WTC Final: Ravichandran Ashwin Could Be The Match-Winner For India, Feels Monty Panesar
Former England spinner Monty Panesar believes that Ravichandran Ashwin could be India's key player in the WTC Final against New Zealand
- Panesar: Ashwin could hold the key for Indian against New Zealand in WTC
- Motivation for Off-Spinner Ashwin: NZ batting is studded with left-hander
- Panesar: Concept of WTC is a great advertiser of Test cricket
While pundits keep talking about India's pace battery, spinner Ravichandran Ashwin is a vital cog of the much-famed Indian bowling attack. To bring statistics into play, he is the first bowler in the 143-year history of Test cricket to dismiss 200 left-handed batsmen. Former English spinner Monty Panesar believes Ashwin could hold the key for India when they take on New Zealand in the final of the inaugural World Test Championship in Southampton. The Kiwi batting line-up is studded with left-handers and it could be just the motivation the off-spinner needs to go the extra mile.
"I think New Zealand is quite a good team and Conway had a great game against England. They have got few left-handers in there so I am sure Ashwin will probably be the first-choice spinner," Panesar told ANI.
"New Zealand looks a better team than I think a lot of people thought in England and they are kind of playing like a number one team in the world. I think it is going to be a great Test match between the two sides and it's not going to be easy for India," he mentioned.
"But with the weather around and so many left-handers in the New Zealand squad, Ashwin could be the match-winner in this final. The difference is going to be Ashwin, I think Tim Southee is bowling well, he could be the difference for New Zealand," the former spinner added.
Ashwin, who recently hit a gutsy ton against England on a wicket where the world's best batsmen were struggling to get their feet in, can put New Zealand in trouble and if he isn't able to perform as he did a few months ago, the Indian pace battery might be in pressure according to Panesar.

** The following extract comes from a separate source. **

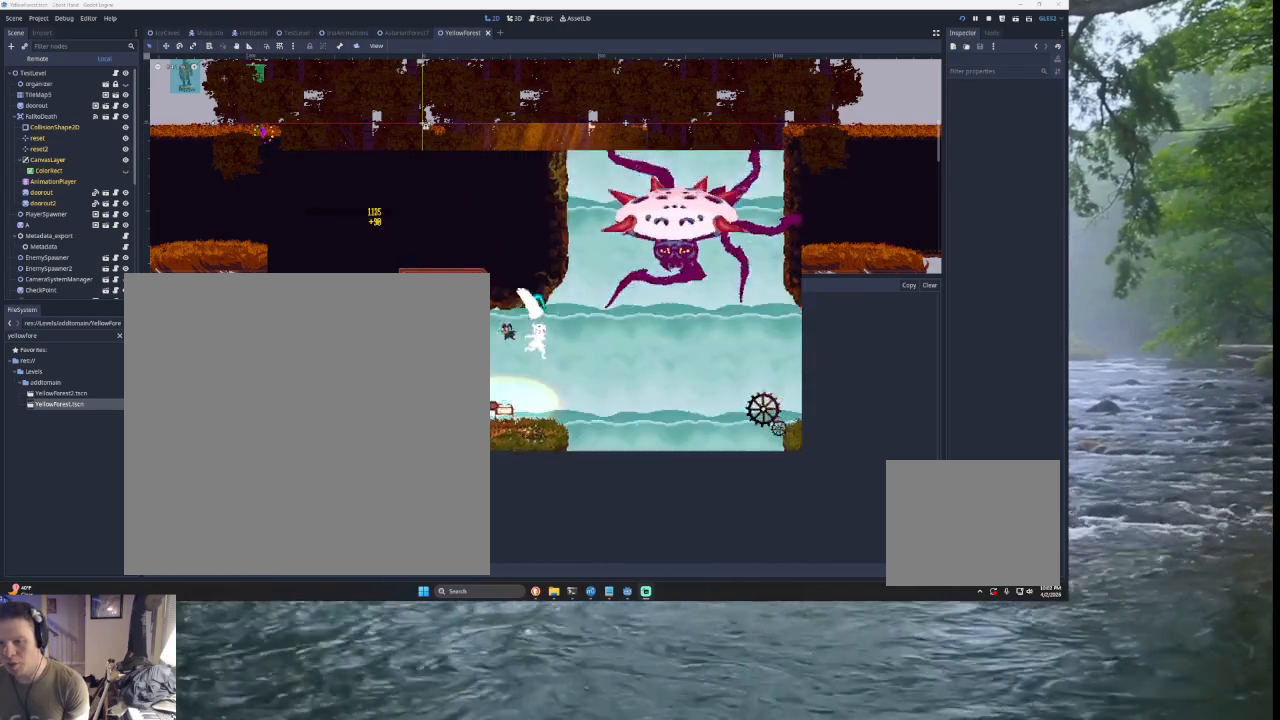
{"buttons": [], "left_stick": "center", "right_stick": "center", "events": [[367, "left_stick", "center"]]}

"If Ashwin can get the left-handers out cheaply, I think New Zealand would be in trouble, if Ashwin can't then it would put more and more pressure on seamers. If he performs as he did in his country, India will be in a stronger position," Panesar said.
"We have a heatwave here and the weather is fantastic, I think the wicket will turn and India might go with two spinners. Also, Virat Kohli wants to get Ravindra Jadeja in the team," he added.

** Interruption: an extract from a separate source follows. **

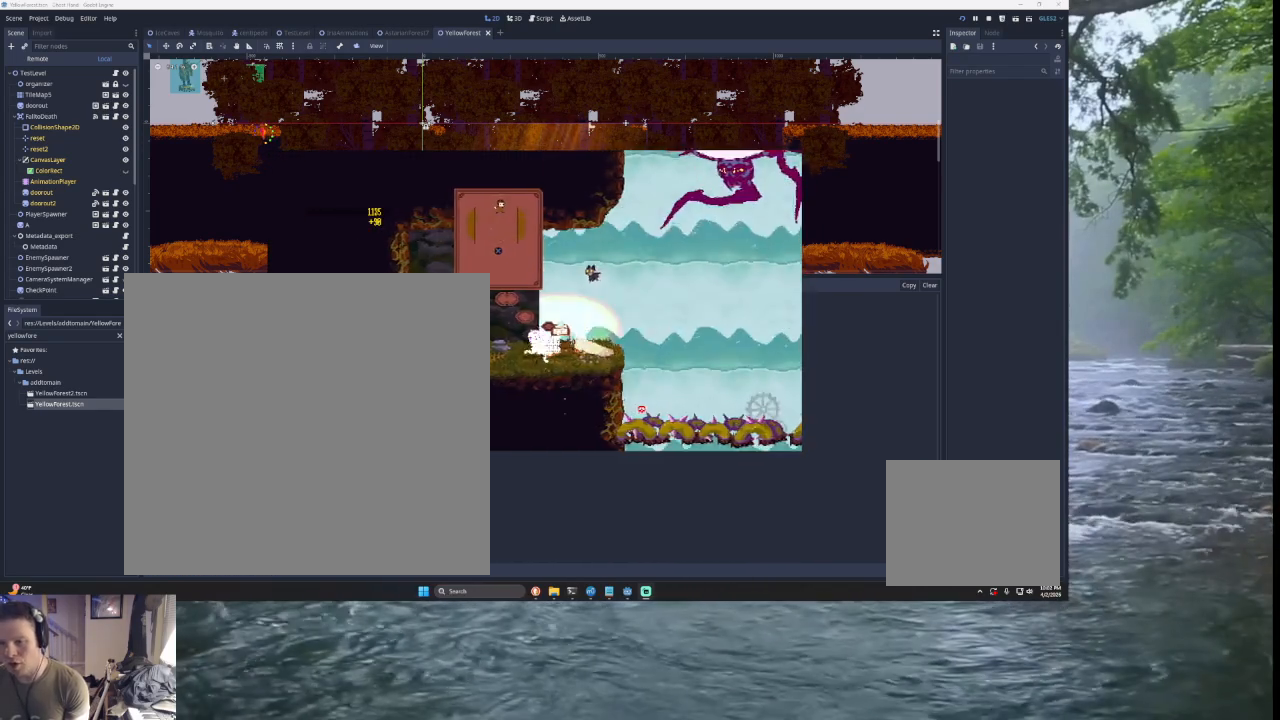
{"buttons": [], "left_stick": "center", "right_stick": "center", "events": []}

Panesar feels the concept of WTC is a great advertisement of Test cricket and the former spinner went on to term the summit clash as an encounter similar to arch-rivals India and Pakistan playing a Test match or the Ashes.
"I would like to see the match going to the fifth day, I think that would be a good advertisement for Test cricket and World Test Championship. I think it (best of three finals) can be the option as two best teams are playing against each other, it kind of has a similar effect as that of Test series between India and Pakistan or England and Australia," said Panesar.
"This could be the next series like this which the teams would be looking forward to as you don't have the home advantage here," he opined.
When asked who would have played the WTC final if the tournament was introduced prior to 2010, Panesar confidently replied, "Probably Australia and England."
Ollie Robinson was on Sunday suspended by England and Wales Cricket Board (ECB) from all international cricket pending the outcome of a disciplinary investigation following the tweets he posted in 2012 and 2013.
The former England spinner agreed with the decision of the ECB, he also floated a piece of advice for Robinson.
"ECB says cricket is for everyone, they stand against racism, they include diversity, they want people from diverse to be involved in cricket. So the ECB didn't have any option but to suspend him.
"I think the best will be, Ollie Robinson should say something about it rather than getting a statement from ECB or Sussex. Because if it comes from him people would listen. If there will be another statement people will say 'oh yeah he is hiding behind it," Panesar signed off.